» Action item:
Give the data again exactly, stopping after the "wrist: (98, 95)" line.

» Data records:
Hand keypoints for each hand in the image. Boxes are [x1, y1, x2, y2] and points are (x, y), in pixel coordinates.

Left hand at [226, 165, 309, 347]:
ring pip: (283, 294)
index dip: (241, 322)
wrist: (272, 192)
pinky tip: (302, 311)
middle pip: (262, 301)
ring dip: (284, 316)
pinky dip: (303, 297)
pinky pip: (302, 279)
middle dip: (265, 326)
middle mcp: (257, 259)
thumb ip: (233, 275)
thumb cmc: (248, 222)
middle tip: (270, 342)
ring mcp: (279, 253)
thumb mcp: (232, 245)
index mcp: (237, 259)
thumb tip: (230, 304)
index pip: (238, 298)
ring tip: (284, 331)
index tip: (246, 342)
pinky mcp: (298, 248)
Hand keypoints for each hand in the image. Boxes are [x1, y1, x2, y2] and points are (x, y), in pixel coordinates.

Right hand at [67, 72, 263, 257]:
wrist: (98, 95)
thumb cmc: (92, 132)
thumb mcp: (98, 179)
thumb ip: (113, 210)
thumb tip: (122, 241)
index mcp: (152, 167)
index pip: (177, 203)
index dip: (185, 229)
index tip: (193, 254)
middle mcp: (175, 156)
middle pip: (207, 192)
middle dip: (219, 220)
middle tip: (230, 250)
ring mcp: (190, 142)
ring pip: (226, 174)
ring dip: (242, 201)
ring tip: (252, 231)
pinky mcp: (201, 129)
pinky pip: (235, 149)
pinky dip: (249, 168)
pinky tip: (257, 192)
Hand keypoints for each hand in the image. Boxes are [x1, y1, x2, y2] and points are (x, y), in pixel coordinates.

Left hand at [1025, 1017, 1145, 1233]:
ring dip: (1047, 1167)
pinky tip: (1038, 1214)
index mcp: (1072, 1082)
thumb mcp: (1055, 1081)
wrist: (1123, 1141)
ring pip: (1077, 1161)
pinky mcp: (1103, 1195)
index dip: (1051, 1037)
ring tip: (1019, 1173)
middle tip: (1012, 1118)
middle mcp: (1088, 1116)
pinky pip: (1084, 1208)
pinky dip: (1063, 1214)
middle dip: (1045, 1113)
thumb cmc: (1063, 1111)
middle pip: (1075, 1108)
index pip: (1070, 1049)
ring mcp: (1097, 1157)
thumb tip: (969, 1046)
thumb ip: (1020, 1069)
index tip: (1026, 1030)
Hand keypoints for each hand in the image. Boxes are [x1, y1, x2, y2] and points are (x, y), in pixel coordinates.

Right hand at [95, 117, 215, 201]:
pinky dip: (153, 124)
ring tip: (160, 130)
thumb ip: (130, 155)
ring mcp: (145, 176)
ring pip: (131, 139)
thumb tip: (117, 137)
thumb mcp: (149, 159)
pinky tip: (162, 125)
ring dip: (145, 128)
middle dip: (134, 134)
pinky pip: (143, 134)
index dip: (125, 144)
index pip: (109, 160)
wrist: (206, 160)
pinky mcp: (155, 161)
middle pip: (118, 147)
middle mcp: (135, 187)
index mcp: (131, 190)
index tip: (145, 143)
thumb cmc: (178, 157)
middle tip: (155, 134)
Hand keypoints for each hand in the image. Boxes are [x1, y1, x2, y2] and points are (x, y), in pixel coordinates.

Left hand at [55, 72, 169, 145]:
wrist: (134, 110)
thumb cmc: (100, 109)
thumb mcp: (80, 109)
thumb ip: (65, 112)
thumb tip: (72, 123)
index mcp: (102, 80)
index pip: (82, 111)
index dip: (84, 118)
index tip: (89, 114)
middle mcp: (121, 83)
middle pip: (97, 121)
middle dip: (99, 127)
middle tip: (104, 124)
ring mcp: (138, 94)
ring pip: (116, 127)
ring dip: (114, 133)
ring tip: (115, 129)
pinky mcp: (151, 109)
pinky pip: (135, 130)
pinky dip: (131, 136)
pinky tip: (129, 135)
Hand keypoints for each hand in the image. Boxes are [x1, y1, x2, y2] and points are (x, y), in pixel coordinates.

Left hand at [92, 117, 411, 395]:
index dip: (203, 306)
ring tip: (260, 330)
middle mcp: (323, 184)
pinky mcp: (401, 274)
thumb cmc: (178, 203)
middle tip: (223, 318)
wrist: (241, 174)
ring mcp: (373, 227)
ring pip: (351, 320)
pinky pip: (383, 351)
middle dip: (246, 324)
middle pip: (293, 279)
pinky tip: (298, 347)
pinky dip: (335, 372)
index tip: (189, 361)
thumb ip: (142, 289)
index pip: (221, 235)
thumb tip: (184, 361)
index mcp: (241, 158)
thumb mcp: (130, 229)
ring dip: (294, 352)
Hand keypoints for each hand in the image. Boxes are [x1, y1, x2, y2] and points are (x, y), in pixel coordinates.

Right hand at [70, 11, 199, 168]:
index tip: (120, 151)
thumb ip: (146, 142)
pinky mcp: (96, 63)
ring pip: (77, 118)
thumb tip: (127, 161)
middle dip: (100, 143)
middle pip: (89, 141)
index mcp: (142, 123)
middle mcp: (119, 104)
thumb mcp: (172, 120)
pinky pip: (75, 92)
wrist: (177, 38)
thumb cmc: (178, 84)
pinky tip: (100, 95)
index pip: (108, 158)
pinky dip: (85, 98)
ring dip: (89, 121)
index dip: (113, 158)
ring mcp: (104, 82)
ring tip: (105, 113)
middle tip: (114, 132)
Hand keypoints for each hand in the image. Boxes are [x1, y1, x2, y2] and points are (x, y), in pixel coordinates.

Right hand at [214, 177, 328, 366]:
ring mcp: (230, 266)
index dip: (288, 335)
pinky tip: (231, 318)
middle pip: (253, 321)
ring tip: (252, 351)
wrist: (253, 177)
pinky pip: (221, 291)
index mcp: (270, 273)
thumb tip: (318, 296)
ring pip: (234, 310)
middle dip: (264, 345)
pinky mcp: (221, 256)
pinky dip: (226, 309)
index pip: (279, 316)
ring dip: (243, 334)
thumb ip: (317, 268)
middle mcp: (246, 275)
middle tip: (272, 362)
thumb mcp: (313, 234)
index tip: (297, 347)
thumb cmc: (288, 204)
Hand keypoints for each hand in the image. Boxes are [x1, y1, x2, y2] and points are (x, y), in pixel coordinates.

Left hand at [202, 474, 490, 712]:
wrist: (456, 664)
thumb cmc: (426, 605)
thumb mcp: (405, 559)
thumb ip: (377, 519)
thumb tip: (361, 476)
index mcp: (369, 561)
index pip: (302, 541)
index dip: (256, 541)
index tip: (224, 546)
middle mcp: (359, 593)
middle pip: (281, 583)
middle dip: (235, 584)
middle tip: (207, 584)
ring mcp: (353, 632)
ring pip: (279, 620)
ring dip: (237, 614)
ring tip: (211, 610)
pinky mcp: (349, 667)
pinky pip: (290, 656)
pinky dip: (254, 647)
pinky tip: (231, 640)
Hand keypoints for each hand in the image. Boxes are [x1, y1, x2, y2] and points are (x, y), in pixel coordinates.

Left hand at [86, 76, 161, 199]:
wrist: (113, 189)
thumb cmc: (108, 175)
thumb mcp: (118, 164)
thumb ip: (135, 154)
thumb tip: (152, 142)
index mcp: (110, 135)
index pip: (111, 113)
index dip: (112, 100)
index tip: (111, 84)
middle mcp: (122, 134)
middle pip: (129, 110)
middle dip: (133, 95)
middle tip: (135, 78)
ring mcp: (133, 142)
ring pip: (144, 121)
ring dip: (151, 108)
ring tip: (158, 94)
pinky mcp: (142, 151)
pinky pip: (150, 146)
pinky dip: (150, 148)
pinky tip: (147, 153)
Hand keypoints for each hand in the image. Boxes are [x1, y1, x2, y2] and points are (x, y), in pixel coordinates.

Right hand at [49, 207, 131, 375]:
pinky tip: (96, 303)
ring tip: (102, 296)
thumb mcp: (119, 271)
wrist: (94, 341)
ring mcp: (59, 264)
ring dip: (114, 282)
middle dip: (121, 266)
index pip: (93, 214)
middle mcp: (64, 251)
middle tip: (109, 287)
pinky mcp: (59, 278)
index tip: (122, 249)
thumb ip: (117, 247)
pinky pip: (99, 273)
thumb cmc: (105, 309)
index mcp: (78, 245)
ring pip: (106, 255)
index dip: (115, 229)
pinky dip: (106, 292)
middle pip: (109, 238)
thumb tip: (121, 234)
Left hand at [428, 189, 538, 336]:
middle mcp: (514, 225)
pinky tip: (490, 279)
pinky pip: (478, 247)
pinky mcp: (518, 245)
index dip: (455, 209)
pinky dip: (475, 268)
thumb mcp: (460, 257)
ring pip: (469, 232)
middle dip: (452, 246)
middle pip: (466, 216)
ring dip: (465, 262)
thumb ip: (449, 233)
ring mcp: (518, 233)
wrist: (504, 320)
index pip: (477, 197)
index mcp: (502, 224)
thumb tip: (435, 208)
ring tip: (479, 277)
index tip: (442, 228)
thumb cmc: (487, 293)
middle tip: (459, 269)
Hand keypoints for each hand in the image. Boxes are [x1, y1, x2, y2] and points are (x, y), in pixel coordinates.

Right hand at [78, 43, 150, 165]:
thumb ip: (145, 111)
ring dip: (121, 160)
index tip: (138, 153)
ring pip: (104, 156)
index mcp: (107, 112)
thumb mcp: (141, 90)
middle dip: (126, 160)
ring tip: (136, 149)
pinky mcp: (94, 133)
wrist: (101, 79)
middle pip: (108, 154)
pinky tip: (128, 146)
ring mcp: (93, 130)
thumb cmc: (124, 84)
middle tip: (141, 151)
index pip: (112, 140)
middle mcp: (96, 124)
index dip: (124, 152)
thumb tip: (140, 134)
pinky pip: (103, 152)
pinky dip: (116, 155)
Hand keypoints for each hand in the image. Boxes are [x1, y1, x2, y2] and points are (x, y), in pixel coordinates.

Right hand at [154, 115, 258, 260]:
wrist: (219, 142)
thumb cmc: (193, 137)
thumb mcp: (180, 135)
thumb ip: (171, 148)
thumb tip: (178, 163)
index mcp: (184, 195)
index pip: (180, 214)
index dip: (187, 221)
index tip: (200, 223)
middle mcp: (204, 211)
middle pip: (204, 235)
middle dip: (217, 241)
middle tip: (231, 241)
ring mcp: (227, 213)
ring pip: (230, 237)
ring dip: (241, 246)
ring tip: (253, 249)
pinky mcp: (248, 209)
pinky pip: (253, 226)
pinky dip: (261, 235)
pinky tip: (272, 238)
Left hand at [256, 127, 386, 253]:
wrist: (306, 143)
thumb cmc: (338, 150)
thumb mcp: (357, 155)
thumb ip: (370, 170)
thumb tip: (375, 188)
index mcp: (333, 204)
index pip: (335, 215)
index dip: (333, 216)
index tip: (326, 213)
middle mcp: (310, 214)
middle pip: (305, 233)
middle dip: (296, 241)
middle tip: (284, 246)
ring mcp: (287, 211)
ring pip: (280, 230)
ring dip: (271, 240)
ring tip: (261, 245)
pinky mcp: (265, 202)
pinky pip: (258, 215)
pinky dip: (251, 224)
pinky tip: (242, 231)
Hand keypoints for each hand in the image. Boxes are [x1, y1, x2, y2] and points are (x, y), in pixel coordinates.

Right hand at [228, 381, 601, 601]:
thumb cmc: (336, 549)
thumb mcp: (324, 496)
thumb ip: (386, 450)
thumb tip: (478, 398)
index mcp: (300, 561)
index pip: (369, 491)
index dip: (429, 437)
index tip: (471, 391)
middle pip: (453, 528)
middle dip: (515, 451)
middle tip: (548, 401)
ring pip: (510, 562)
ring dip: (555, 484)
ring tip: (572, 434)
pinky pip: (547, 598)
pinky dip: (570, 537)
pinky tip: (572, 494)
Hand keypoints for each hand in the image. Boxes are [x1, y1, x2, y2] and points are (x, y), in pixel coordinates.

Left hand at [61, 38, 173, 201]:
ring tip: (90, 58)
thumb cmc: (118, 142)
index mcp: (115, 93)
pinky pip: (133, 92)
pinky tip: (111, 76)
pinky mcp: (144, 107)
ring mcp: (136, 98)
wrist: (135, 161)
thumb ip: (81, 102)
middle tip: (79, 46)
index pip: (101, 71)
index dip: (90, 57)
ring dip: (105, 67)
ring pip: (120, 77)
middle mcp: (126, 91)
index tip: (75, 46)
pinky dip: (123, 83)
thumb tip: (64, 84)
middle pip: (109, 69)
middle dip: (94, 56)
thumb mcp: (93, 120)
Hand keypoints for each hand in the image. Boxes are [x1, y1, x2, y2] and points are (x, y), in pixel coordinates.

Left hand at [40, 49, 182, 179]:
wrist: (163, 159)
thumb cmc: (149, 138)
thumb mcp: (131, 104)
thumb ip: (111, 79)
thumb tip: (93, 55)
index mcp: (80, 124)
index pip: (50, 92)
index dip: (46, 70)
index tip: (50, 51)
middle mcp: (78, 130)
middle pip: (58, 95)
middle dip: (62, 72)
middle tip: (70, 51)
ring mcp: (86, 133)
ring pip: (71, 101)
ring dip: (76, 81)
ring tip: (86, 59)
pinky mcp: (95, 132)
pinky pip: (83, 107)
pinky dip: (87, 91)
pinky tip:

» Written answer:
Hand keypoints for each hand in the image. Boxes are [x1, y1, x2, y2] and points are (x, y), in pixel coordinates.

Left hand at [226, 165, 309, 347]:
ring pip: (283, 294)
index dip: (241, 322)
wrist: (272, 192)
pinky tip: (302, 311)
middle pip: (262, 301)
ring dip: (284, 316)
pinky dip: (303, 297)
pinky pip: (302, 279)
middle dip: (265, 326)
middle mcp: (257, 259)
thumb ip: (233, 275)
thumb cmc: (248, 222)
middle tip: (270, 342)
ring mcp: (279, 253)
thumb mcp: (232, 245)
index mcp: (237, 259)
thumb tip: (230, 304)
index pip: (238, 298)
ring tip: (284, 331)
index tip: (246, 342)
pinky mcp: (298, 248)
Hand keypoints for each hand in the image. Boxes are [x1, y1, x2, y2] and points are (x, y), in pixel coordinates.

Right hand at [67, 72, 263, 257]:
wrist: (98, 95)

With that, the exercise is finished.